Our History: Grinnell People in the News
Rear Admiral Conway Hillyer Arnold
When Conway Hillyer Arnold was born in New York City, November 14, 1848, the land where the Grinnell now sits was a dense thicket bordering Minnie’s Land, John James Audubon’s farm in northern Manhattan. More than sixty years later, when Rear Admiral Arnold and his wife Fannie moved into the newly-opened Grinnell, shortly after he retired as Commander of the Third Squadron of the Atlantic Fleet, all vestiges of the rural Minnie’s Land had disappeared beneath apartment buildings, sidewalks, and paved streets. During the decades that Minnie’s Land was progressing from farmland to cityscape, Arnold was working his way through the ranks of the United States Navy, ending his career when he reached the mandatory retirement age, 62.

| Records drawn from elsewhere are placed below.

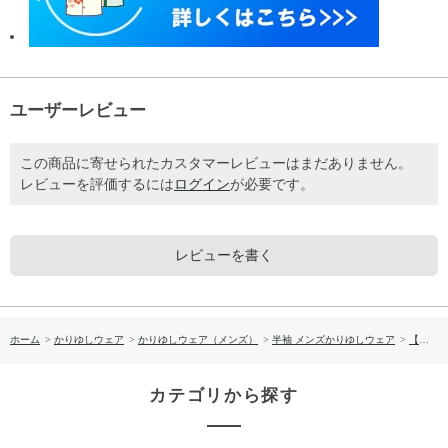
ユーザーレビュー
この商品に寄せられたカスタマーレビューはまだありません。
レビューを評価するには
ログイン
が必要です。
レビューを書く
ホーム
>
かりゆしウェア
>
かりゆしウェア（メンズ）
>
半袖 メンズかりゆしウェア
>
【送料無料】首里織－壱 柄 かりゆしウェアP-GTS01013S
カテゴリから探す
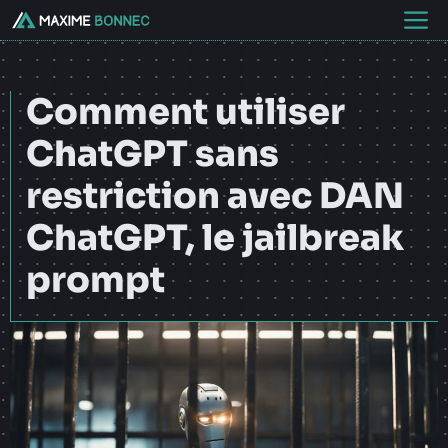
Aller
M
au
contenu
Comment utiliser
ChatGPT sans
restriction avec DAN
ChatGPT, le jailbreak
prompt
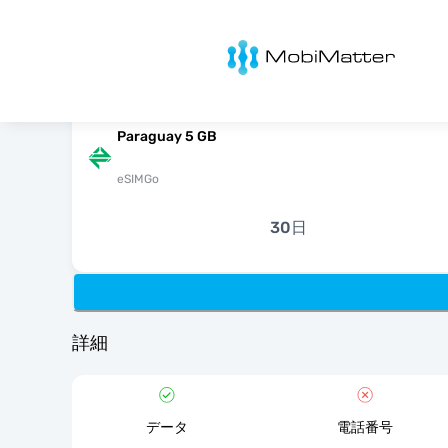
MobiMatter
Paraguay 5 GB
eSIMGo
30日
詳細
データ
電話番号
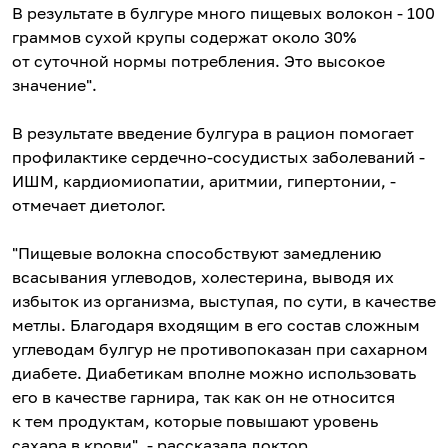
В результате в булгуре много пищевых волокон - 100
граммов сухой крупы содержат около 30%
от суточной нормы потребления. Это высокое
значение".
В результате введение булгура в рацион помогает
профилактике сердечно-сосудистых заболеваний -
ИШМ, кардиомиопатии, аритмии, гипертонии, -
отмечает диетолог.
"Пищевые волокна способствуют замедлению
всасывания углеводов, холестерина, выводя их
избыток из организма, выступая, по сути, в качестве
метлы. Благодаря входящим в его состав сложным
углеводам булгур не противопоказан при сахарном
диабете. Диабетикам вполне можно использовать
его в качестве гарнира, так как он не относится
к тем продуктам, которые повышают уровень
сахара в крови", - рассказала доктор.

Arnold’s first commission was in 1868 (Ensign). He rose to Master in 1870 and Lieutenant in 1871 and in 1892 was commissioned Lieutenant Commander.  He became a Commander at the outbreak of the Spanish American War and Captain in 1902. Six years later he achieved the rank of Rear Admiral.  From 1892 to 1894, he had been in charge of the Branch Hydrographic Office and in 1902 became President of the Naval Board on Wireless Telegraphy.

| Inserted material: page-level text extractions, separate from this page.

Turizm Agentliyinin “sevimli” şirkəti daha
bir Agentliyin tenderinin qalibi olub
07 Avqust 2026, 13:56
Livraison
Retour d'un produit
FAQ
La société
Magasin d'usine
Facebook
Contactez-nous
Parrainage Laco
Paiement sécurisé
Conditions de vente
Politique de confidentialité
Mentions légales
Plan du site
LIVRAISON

Arnold came from a military family. His father, Commander Henry Nathan Tewkesbury Arnold, had commanded the Chicopee and his great-grandfather Lieutenant-Colonel John Conway fought in the Revolutionary War, qualifying his male descendents for membership in the Society of Cincinnati,

Though both of Arnold’s sons began military careers, neither saw active service. In December 1897, shortly after receiving an appointment to the United States Military Academy, Arnold's son William, suffering from severe headaches following a skating accident, shot himself in the head and died. A decade later, in 1908, the other son, Conway Hillyer Arnold, Jr., died of tuberculosis in Denver, Colorado, while in training prior to leaving for Europe. When his widow died two years later in an accident at Broadway and Sixty-sixth Street, Rear Admiral Arnold and his wife became guardians of their two grandchildren, Conrad H Arnold, III and Frances.

Rear Admiral Arnold became seriously ill in early 1917 and died at the Grinnell on July 16, 1917. After a funeral in New York, he was buried in Oak Hill Cemetery in Washington, D.C.